(Page-level text extractions)

*** Block opens ***

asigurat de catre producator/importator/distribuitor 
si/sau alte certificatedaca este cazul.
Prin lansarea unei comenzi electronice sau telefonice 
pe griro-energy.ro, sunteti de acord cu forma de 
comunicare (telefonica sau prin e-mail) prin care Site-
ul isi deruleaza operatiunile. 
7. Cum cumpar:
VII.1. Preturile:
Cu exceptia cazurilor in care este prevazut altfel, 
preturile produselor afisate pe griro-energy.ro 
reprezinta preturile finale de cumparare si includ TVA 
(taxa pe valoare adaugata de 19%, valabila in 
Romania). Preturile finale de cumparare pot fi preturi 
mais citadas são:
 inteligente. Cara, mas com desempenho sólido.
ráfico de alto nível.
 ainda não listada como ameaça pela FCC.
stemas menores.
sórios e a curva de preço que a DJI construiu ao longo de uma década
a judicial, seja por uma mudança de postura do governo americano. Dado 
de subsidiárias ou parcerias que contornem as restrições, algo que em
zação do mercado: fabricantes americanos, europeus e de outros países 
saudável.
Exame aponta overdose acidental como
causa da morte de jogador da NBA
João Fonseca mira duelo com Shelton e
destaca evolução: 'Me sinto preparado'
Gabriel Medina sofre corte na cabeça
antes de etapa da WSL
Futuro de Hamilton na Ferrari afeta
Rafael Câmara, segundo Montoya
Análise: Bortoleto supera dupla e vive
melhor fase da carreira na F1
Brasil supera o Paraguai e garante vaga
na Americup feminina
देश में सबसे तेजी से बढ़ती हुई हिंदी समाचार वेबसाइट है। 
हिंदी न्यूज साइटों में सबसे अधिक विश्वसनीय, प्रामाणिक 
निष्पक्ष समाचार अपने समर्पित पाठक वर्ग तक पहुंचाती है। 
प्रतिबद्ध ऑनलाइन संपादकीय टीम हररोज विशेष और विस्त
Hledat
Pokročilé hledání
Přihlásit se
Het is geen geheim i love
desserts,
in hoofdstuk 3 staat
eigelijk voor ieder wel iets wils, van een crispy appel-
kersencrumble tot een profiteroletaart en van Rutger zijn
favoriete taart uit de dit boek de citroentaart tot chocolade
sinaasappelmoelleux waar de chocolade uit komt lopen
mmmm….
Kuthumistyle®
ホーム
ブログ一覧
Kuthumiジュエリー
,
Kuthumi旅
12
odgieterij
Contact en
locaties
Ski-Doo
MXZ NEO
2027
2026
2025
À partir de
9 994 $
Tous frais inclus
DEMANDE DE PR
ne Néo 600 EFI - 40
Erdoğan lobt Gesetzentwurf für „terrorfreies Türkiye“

*** Block closes ***

Lay out every line of the listing above as a JSON list of strings, one string per line. Omit blank lines.

[
  "asigurat de catre producator/importator/distribuitor ",
  "si/sau alte certificatedaca este cazul.",
  "Prin lansarea unei comenzi electronice sau telefonice ",
  "pe griro-energy.ro, sunteti de acord cu forma de ",
  "comunicare (telefonica sau prin e-mail) prin care Site-",
  "ul isi deruleaza operatiunile. ",
  "7. Cum cumpar:",
  "VII.1. Preturile:",
  "Cu exceptia cazurilor in care este prevazut altfel, ",
  "preturile produselor afisate pe griro-energy.ro ",
  "reprezinta preturile finale de cumparare si includ TVA ",
  "(taxa pe valoare adaugata de 19%, valabila in ",
  "Romania). Preturile finale de cumparare pot fi preturi ",
  "mais citadas são:",
  " inteligente. Cara, mas com desempenho sólido.",
  "ráfico de alto nível.",
  " ainda não listada como ameaça pela FCC.",
  "stemas menores.",
  "sórios e a curva de preço que a DJI construiu ao longo de uma década",
  "a judicial, seja por uma mudança de postura do governo americano. Dado ",
  "de subsidiárias ou parcerias que contornem as restrições, algo que em",
  "zação do mercado: fabricantes americanos, europeus e de outros países ",
  "saudável.",
  "Exame aponta overdose acidental como",
  "causa da morte de jogador da NBA",
  "João Fonseca mira duelo com Shelton e",
  "destaca evolução: 'Me sinto preparado'",
  "Gabriel Medina sofre corte na cabeça",
  "antes de etapa da WSL",
  "Futuro de Hamilton na Ferrari afeta",
  "Rafael Câmara, segundo Montoya",
  "Análise: Bortoleto supera dupla e vive",
  "melhor fase da carreira na F1",
  "Brasil supera o Paraguai e garante vaga",
  "na Americup feminina",
  "देश में सबसे तेजी से बढ़ती हुई हिंदी समाचार वेबसाइट है। ",
  "हिंदी न्यूज साइटों में सबसे अधिक विश्वसनीय, प्रामाणिक ",
  "निष्पक्ष समाचार अपने समर्पित पाठक वर्ग तक पहुंचाती है। ",
  "प्रतिबद्ध ऑनलाइन संपादकीय टीम हररोज विशेष और विस्त",
  "Hledat",
  "Pokročilé hledání",
  "Přihlásit se",
  "Het is geen geheim i love",
  "desserts,",
  "in hoofdstuk 3 staat",
  "eigelijk voor ieder wel iets wils, van een crispy appel-",
  "kersencrumble tot een profiteroletaart en van Rutger zijn",
  "favoriete taart uit de dit boek de citroentaart tot chocolade",
  "sinaasappelmoelleux waar de chocolade uit komt lopen",
  "mmmm….",
  "Kuthumistyle®",
  "ホーム",
  "ブログ一覧",
  "Kuthumiジュエリー",
  ",",
  "Kuthumi旅",
  "12",
  "odgieterij",
  "Contact en",
  "locaties",
  "Ski-Doo",
  "MXZ NEO",
  "2027",
  "2026",
  "2025",
  "À partir de",
  "9 994 $",
  "Tous frais inclus",
  "DEMANDE DE PR",
  "ne Néo 600 EFI - 40",
  "Erdoğan lobt Gesetzentwurf für „terrorfreies Türkiye“"
]